Dans un troisième temps, Alain Renaut cherche à résoudre ce qui serait selon lui l’antinomie de la justice globale, tendue entre souci de l’égalité et recherche de la liberté. À la solution attributive libertarienne (qui défend l’octroi à chaque individu d’une allocation universelle), il préfère la révision des conceptions du bien-être. Il en dégage des implications éthiques et politiques, en défendant notamment les propositions de Joseph Stiglitz pour un commerce juste à l’échelle mondiale et la nécessité de repenser les indicateurs de développement social. Sa reprise de Stiglitz demanderait à être approfondie dans la ligne des travaux qui valurent à ce dernier le prix Nobel : il ne suffit pas de changer les règles du jeu, il faut aussi s’assurer qu’elles seront respectées.

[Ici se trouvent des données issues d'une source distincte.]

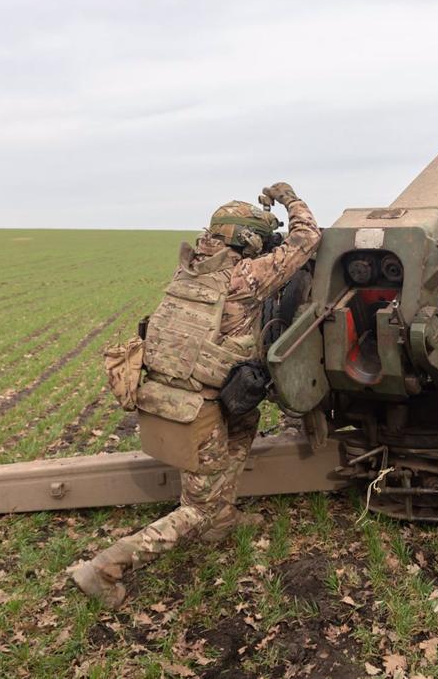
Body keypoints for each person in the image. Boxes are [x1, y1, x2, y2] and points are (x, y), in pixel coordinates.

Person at [73, 182, 321, 610]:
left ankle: (221, 521)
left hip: (165, 393)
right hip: (196, 408)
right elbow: (307, 238)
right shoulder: (246, 276)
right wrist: (288, 197)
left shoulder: (189, 267)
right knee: (195, 508)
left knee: (245, 420)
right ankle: (105, 568)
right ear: (248, 241)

Enfin, l’auteur défend l’idée qu’il faut préférer la recherche de l’intérêt bien compris à l’approche déontologique kantienne et à l’approche « perfectionniste » (Aristote, Nussbaum). Cet intérêt bien compris est défini en référence à la perspective de Rawls – celle d’un contrat social comme « coopération pour un avantage mutuel ». Mais il n’est pas fait mention des problèmes d’une telle approche gagnant-gagnant qui peut faire le jeu d’intérêts à court terme et sacrifier ceux du long terme, voire ceux d’une majorité de la population. Les objections de Martha Nussbaum à l’encontre de la perspective contractualiste sont ignorées : les théoriciens du contrat envisagent des délibérations entre citoyens égaux en droit et rationnels sans envisager les rapports de force, la réalité du handicap et les droits de la nature. Il faut, pour la philosophe américaine, viser non pas seulement l’avantage mutuel mais le respect de la dignité intrinsèque de tous les êtres vivants. On regrette ici l’analyse bien rapide des thèses de Martha Nussbaum dont l’approche est considérée comme perfectionniste, essentialiste et paternaliste. Elle représente pourtant une alternative à la solution esquissée par Alain Renaut, permettant une prise en compte des enjeux écologiques complètement ignorés par le philosophe parisien.



1 Michael Walzer, Morale maximale, morale minimale, Bayard, 2004 [1994 pour la version en anglais].